吴泽又被按着肩膀重新坐到了椅子上。
在这个时候两个人分工明确,小花儿将人按着肩膀牢牢锁在椅子上,江澜则直接对着那诱人的唇瓣亲了上去。
撬开唇舌的吴泽被震惊的说不出来话,眼睛瞪得像铜铃,后知后觉的感觉嘴里有一股甜甜的液体。
他连忙挣脱,瞪大了眼睛看向眼前意识早就开始迷茫的江澜。
“你给我喝了什么?!”
江澜眼中雾气弥漫,但身体上的力道却不容置疑,眼见他回答不上来,站在他身后的小花儿好心的开口说。
“助兴的,也是补身体的。”
吴泽连忙细细感知自己的身体,这才发现不知何时那股霸道的热流已经从胃开始向四肢扩散。
那种不可说的欲望也从脑海中喷薄而出。
吴泽震惊的用几乎破音的声音对着两人喊。
“你们两个给我下药!”
小花儿从裤兜里掏出一个硅胶小瓶,撕开顶部的封口就给自己把里面的液体灌了进去。
等小花儿把里面的东西吞咽干净,这才慢条斯理的对着吴泽解释。
“没有,我们是对自己下药。”
吴泽有一万句草泥马不知当讲不当讲。这种情况下给你们下药和给我下药有什么本质上的区别吗?
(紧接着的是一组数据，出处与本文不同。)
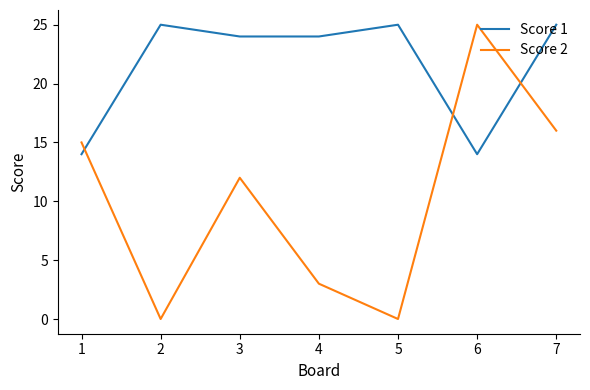

The value of Score 1 at 7 is 25. True or false?

True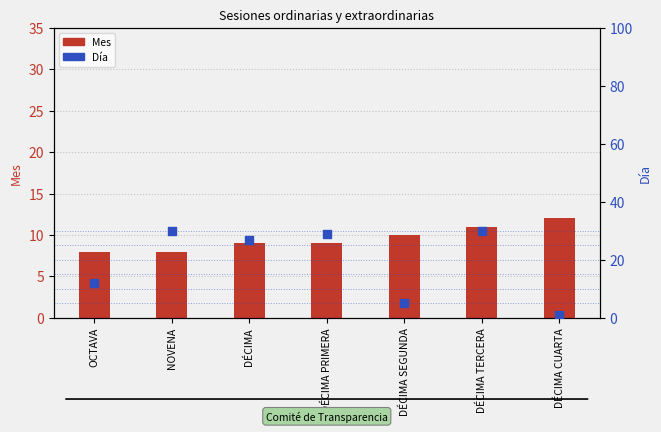

Which series has the largest total across all categories?

Día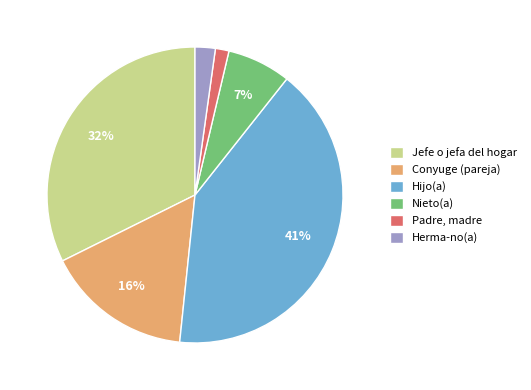

Rank the categories by value from highest to lowest.

Hijo(a), Jefe o jefa del hogar, Conyuge (pareja), Nieto(a), Herma-no(a), Padre, madre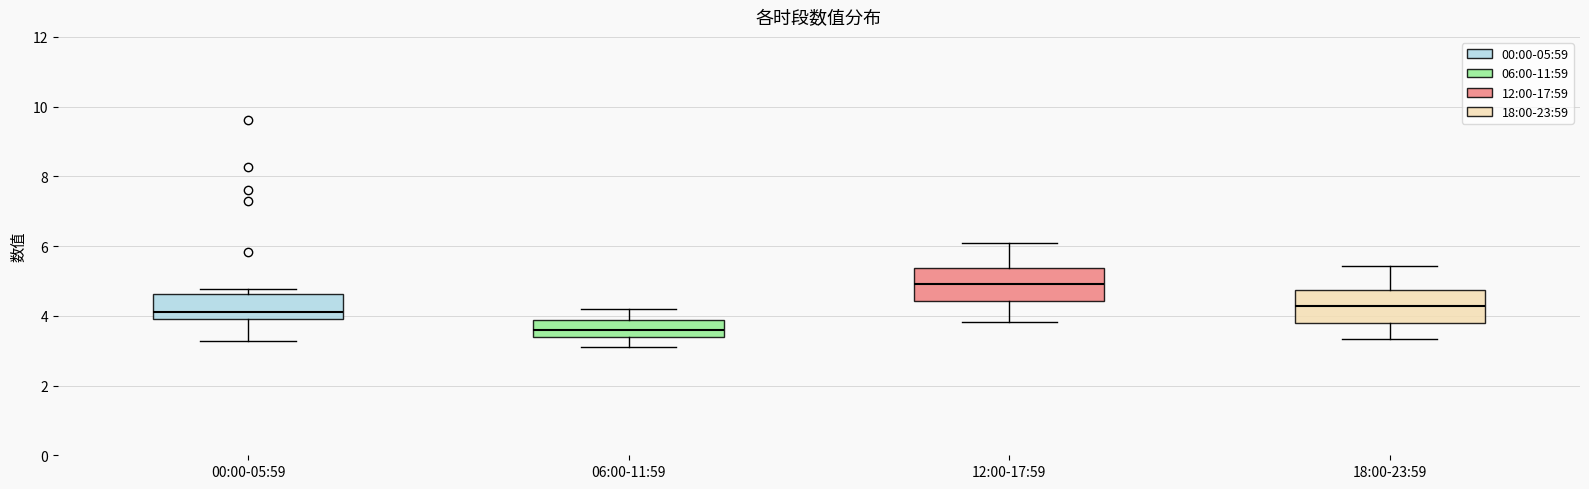

Reading left to right, read every box against the y-axis: the position of its median line, the range the box covers, and the ends of its whiskers. The values are not printed on the chart, so give them approximately, as read against the axis.

00:00-05:59: median 4.2, box 4.0 to 4.6, whiskers 3.2 to 4.8
06:00-11:59: median 3.6, box 3.4 to 3.8, whiskers 3.2 to 4.2
12:00-17:59: median 5.0, box 4.4 to 5.4, whiskers 3.8 to 6.2
18:00-23:59: median 4.2, box 3.8 to 4.8, whiskers 3.4 to 5.4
一口药剂下肚,小花儿也感受到了从身体深处翻涌而来的热浪,他索性把已经破损的衬衫脱掉,露出白皙的胸膛和里面的穿搭,江澜也有样学样的将自己的衣服扒干净。
他把自己扒的赤条条的。
吴泽简直不敢相信这是那个曾经温柔内敛的兄长做出来的举动。
随后还没等他反应过来,两个人就连哄带骗的把人拽进了不知什么时候就准备好的地窖。
也不能说是地窖,毕竟他们修建的这个空间除了照不到阳光之外,其他的可以说是一应俱全。